For the word "insgesamt", state the number of lines in the data that contain it, and nothing else.

= = = =

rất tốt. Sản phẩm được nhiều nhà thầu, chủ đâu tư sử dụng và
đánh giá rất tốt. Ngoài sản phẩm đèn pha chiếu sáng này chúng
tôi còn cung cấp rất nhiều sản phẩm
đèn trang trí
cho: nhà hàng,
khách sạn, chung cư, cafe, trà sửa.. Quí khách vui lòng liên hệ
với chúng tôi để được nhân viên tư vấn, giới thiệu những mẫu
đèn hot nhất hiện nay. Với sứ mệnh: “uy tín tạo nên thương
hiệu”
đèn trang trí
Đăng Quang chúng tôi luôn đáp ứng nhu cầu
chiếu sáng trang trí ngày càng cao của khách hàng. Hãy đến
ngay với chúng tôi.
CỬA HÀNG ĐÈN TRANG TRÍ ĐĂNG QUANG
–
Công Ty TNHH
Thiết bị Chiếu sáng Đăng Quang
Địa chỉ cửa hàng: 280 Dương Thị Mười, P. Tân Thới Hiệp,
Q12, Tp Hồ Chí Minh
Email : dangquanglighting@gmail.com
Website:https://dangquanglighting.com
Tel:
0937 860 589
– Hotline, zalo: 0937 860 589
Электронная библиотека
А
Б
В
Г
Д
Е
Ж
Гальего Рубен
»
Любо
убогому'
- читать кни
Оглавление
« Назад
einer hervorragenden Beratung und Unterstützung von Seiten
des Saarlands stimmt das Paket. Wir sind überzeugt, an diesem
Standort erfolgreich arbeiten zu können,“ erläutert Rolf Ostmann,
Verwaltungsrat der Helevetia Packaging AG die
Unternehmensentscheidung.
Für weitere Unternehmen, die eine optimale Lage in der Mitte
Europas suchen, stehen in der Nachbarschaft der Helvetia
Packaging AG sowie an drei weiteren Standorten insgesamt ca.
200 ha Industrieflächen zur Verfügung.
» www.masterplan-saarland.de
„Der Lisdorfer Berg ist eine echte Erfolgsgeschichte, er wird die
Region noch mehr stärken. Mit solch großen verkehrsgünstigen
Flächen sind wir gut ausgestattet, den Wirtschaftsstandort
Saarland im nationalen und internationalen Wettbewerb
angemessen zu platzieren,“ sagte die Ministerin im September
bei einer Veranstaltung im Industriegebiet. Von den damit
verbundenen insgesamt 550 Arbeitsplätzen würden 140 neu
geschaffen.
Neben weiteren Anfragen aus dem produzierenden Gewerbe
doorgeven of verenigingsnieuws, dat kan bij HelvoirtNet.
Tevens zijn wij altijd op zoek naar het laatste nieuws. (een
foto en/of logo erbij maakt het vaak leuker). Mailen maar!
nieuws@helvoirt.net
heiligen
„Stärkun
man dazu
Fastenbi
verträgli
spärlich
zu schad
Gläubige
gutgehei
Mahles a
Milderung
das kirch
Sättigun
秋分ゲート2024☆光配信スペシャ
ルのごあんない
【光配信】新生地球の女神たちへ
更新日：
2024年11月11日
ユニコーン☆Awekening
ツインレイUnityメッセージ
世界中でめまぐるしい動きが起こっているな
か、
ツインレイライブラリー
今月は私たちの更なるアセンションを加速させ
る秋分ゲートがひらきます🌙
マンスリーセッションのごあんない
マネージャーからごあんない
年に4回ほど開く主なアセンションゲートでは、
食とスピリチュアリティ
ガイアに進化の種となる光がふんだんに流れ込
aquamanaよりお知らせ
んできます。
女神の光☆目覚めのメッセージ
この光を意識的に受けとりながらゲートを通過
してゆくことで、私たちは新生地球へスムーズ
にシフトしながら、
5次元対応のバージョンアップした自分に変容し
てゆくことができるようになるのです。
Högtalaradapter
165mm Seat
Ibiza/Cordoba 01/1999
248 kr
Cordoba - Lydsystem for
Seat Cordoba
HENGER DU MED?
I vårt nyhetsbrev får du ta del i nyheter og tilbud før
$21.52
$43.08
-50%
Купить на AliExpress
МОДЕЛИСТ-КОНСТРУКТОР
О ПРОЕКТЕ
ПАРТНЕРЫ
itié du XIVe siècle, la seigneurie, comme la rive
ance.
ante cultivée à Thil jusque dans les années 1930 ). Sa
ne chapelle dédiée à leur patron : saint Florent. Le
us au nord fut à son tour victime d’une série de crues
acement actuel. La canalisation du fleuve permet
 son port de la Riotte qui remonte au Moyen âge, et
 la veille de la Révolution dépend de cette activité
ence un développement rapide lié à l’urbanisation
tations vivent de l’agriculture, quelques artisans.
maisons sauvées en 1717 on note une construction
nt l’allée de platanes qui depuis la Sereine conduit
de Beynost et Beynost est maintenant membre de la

= = = =

Task solution.
2